NFF SurveyToday the Nonprofit Finance Fund (NFF) released the results of their sixth annual State of the Nonprofit Sector survey and the data underlines a growing crisis in the financial sustainability of our nonprofit sector.

56% of nonprofit leader respondents reported that they were unable to meet demand for their services in 2013, this is the highest rate since the survey’s inception six years ago. And the scary part is that this inability to meet demand is not because of a temporary down period in the economy, but rather because of deeper dysfunctions in how we funnel money to the sector. As Antony Bugg-Levine, CEO of NFF put it, “The struggles nonprofits face are not the short-term result of an economic cycle, they are the results of fundamental flaws in the way we finance social good.”

The survey gathered responses from more than 5,000 leaders from U.S. nonprofits of all sizes, domain areas, and geographies.

The top challenge by far for nonprofit leaders, with 41% of them reporting it, is “achieving long-term financial stability.” And this is evidenced in several ways:

  • More than half of nonprofits (55%) have 3 months or less cash-on-hand.
  • 28% ended their 2013 fiscal year with a deficit.
  • Only 9% can have an open dialogue with funders about developing reserves for operating

These struggles with financial sustainability stem in large part from a lack of understanding among funders of the true costs of social change work. Roughly 53% of nonprofit respondents’ funders rarely or never fund the full costs of the programs they support. And for approximately 24% of respondents their government indirect cost rate (the amount government allows for indirect, or “overhead” expenses) declined over the last 5 years, while about 47% of respondents are subject to a government indirect rate of 9% or less. That is nearly impossible.

For the first time, the survey included questions about impact measurement, a growing interest among funders, ratings agencies and others in the sector. But these questions just further underline the financial Catch-22 in which nonprofit leaders find themselves. 70% of nonprofit leaders report that half to all of their funders want to see proof of the impact of their programs, but 71% of nonprofit leaders also report that funders rarely or never fund the costs of impact measurement.

At the end of the day, government and private funders are putting greater demands on nonprofits whose services are increasingly needed, all while funding is becoming more difficult to secure. It’s a vicious downward spiral.

More than ever this survey demonstrates a need for the nonprofit sector and those who fund it to take a hard look at how the social sector is financed. We are not sustainably financing the social change work we so desperately need. And if we don’t address that, the downward spiral will simply continue.

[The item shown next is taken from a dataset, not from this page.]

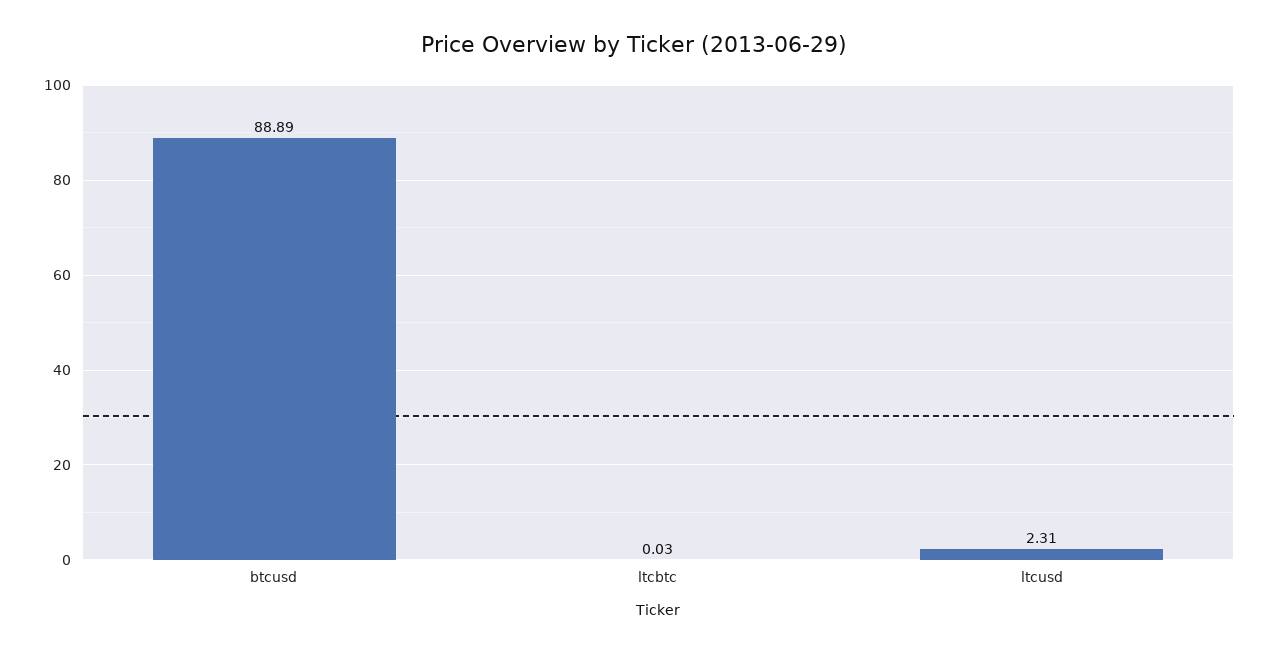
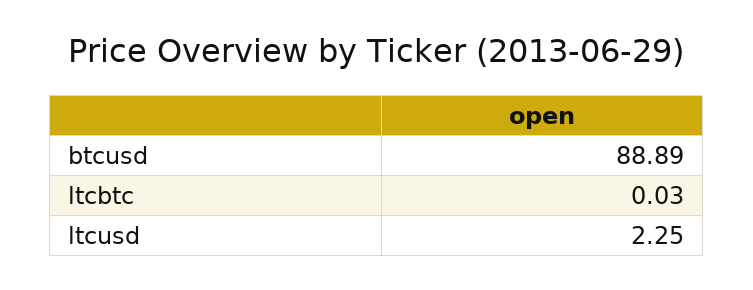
ltcusd: 2.31 -> 2.25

Here are some fundamental changes to the financing of the nonprofit sector that I’d like to see:

  • Government must move to a more reasonable indirect rate. No one can deliver an effective program with only 9% allocated to administration and other “overhead” costs.
  • Funders who want to see impact measures need to step up and fund the work and systems necessary to make it happen.
  • Nonprofit leaders and funders need to have more open and honest conversations about the hurdles standing in the way of the work.
  • Nonprofit leaders need help figuring out sustainable financial models.

In the six years of NFF’s comprehensive and unparalleled view into the world of nonprofit leaders the story is not getting better. Let’s hope this data serves as a wake up call for the social sector. We must collectively realize that if we really want social change we have to figure out how to finance it effectively and sustainably.